Royal commentator Daniela Elser of News.com.au writes, “Harry and Meghan had every right to walk away from royal life, but again, we see them prove they are more than happy to claim membership of this problematic institution when it suits their purpose.”
Elser believes the couple realized what they have done thus far “has not exactly worked.” She writes, “This new site seems designed to reposition the Sussexes as much more serious and accomplished figures, people who truly matter and occupy a meaningful role in public life.” She said they have again embraced their royal titles with “straight-faced gusto.”
However, this rebrand may piggyback on Meghan’s comments at Variety’s Power of Women Event in November 2023. She teased the couple’s new projects, saying, “I can’t wait until we can announce them, but I’m just really proud of what we’re creating. My husband is loving it, too. It’s really fun.”
Why would Prince Harry and Meghan Markle initiate a royal rebrand?
Royal commentator Daniela Elser questioned the couple’s motives for initiating what appears to be a royal rebrand. This comes four years after stepping back from their official duties for the crown.
“Post-Megxit, the duo went out into the world. They built their identity and careers on speaking truth to the crusty powers-that-be inside Buckingham Palace,” she wrote.
“And yet now we have the same two people going to serious lengths to reassert their membership of said same institution. That was, by the Sussexes’ own accounts, cruel, biased, and basically willing to eat their own in order to survive.”
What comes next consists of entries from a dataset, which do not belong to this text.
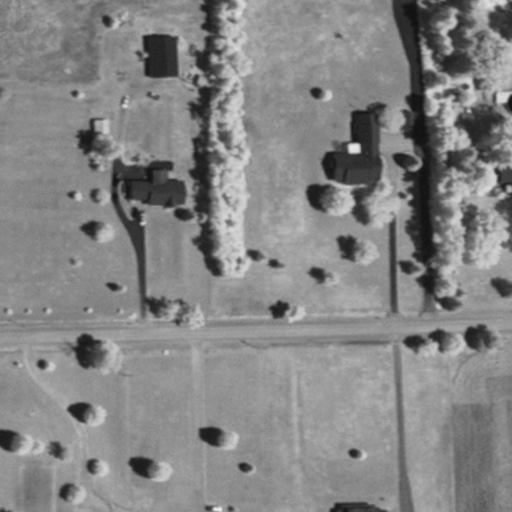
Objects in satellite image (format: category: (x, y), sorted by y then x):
building: (159, 56)
building: (455, 112)
building: (404, 119)
road: (406, 142)
building: (356, 154)
building: (504, 174)
building: (154, 189)
road: (138, 273)
road: (256, 325)
road: (67, 407)
road: (399, 416)
road: (196, 419)
building: (354, 508)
Elser claims the couple is “hoping we might all suddenly develop a swift and incurable case of collective amnesia about what has come before and suddenly take them at their website’s face value.” However, she finds one element of their new website suspiciously familiar: a coat of arms that does not belong to Prince Harry.
Meghan’s royal coat of arms is prominently featured on the couple’s new home page
Strangely, the new website features only Meghan Markle’s coat of arms. Meghan was given that regal pattern to symbolize her membership in the royal family on her wedding day.
Daniela Elser writes, “But let’s begin with the most obvious. The duke and duchess dug deep in the boxes in their Montecito attic to dig out a dusty coat of arms to slap all over this site.”
She continued, “It’s a move with all the subtlety and nuance of a partridge spork to the eyeball. A transparent attempt to remind the world and Hollywood they are the only people within Range Rover distance of Nobu with titles.”
Meghan’s coat of arms was unveiled in a 2018 royal family post on X. The coat of arms is typically given to the father of the bride rather than the bride herself.
Meghan’s coat of arms includes a blue background and shield, representing the Pacific Ocean off the California coast. Two golden rays across the shield symbolize the sunshine of Meghan’s hometown of Los Angeles.
Prince Harry and Meghan Markle have not discussed why they initiated what appears to be a royal rebrand. The couple will visit Vancouver, Canada, to launch the One Year to Go Event for the 2025 Invictus Games.